Mr Gove claimed golf clubs would have to be closed but that the Government was looking at letting people play on golf courses by themselves or with one other person.

But yesterday Boris Johnson repeatedly ruled out tennis, golf, swimming and other outdoor activities.

He said "unpicking one thing" would threaten the integrity and effectiveness of the "whole package".

And this morning Mr Gove was forced to apologise for not knowing the rules.

In a tweet, he said: "My apologies, I got this wrong. Outdoor leisure facilities including tennis courts and golf courses will be closed from Thursday."

But Mr Gove was not alone in mixing up the rules, as Mr Jenrick claimed whole households could meet up with one other person.

Speaking on BBC Breakfast, Mr Jenrick said: "You can go out with your own household, or with your own household plus one other person and walk the dog, go for a run, go for a walk around the town or city where you live.

"There is some greater freedom than there was in the first lockdown."

But when pressed on the rules, which say Brits can only meet up with one other person, on their own, unless they are with a small child, Mr Jenrick tried to double back and correct himself.

He was asked if he meant to say people could meet with their household and one other person, and Mr Jenrick said: "Yes, that's right."
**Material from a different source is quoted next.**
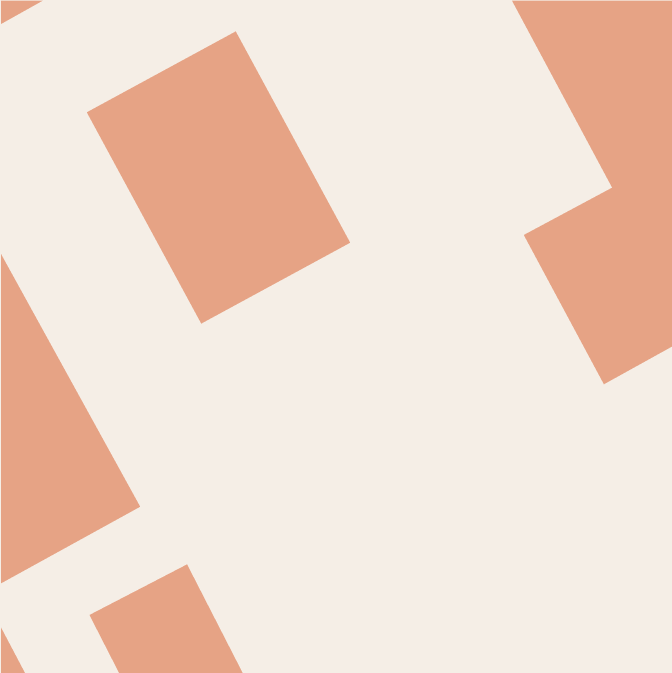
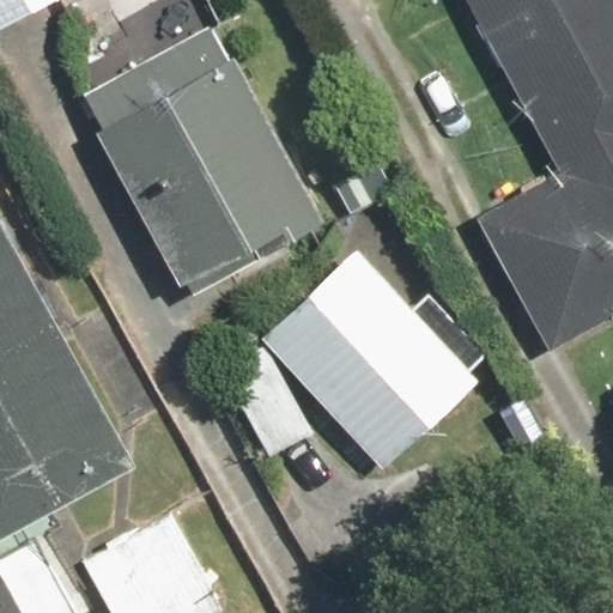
building: none -> [260,250,475,468]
Mr Jenrick said a family of four could go on a walk with a friend but then backtracked, saying: "You can go out in your own household or with one other person."

LET THE GAMES CONTINUE

Yesterday MPs piled onto Mr Johnson to try and get him to allow outdoor activities such as tennis, golf or football to resume.

Labour MP Kevan Jones said in the Commons yesterday: "Participation in sport is vital for our nation's physical and mental health

"The Prime Minister on Saturday night triumphantly announced that Premier League would continue but the announcement today means local and amateur football would not be allowed to continue."
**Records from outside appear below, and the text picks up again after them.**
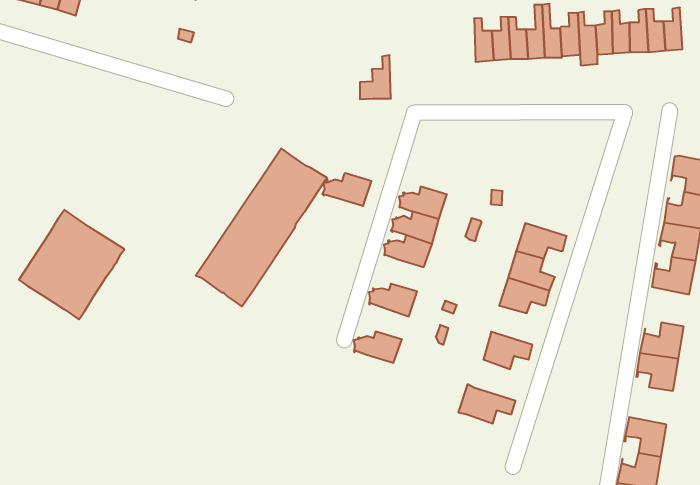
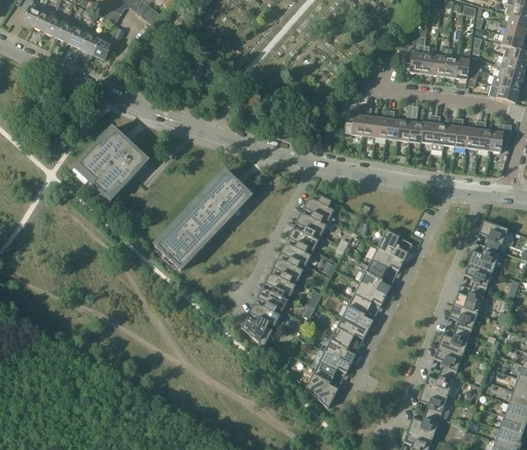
building: [360,55,391,99] -> [342,106,366,135]
building: [322,173,371,206] -> [303,196,337,219]
building: none -> [377,230,408,261]
building: [19,210,124,319] -> [74,127,147,201]
building: none -> [272,256,305,280]
building: none -> [449,304,477,334]
building: none -> [342,299,373,328]
building: none -> [256,286,289,310]
building: none -> [242,316,274,346]
building: none -> [324,333,355,364]
building: none -> [423,370,455,396]
building: none -> [306,367,338,407]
"Golf clubs and gyms are going to be closed despite their valiant efforts to ensure they are Covid safe."

Mr Jones demanded the PM release evidence proving it was necessary to prevent people enjoying a game of football or tennis match.

And MP Damian Collins has written to Oliver Dowden to demand "outdoor youth sports, including team sports like football" be allowed to continue.

He argued: "Young people will be currently allowed to continue with sport at school, and we believe that the risks to the spread of the coronavirus from outdoor grassroots youth sport would be minimal".

Culture and Committee Chair Julian Knight has urged the “blanket ban” on outdoor sports to be lifted while Labour are also calling for “wellbeing” activities to be allowed.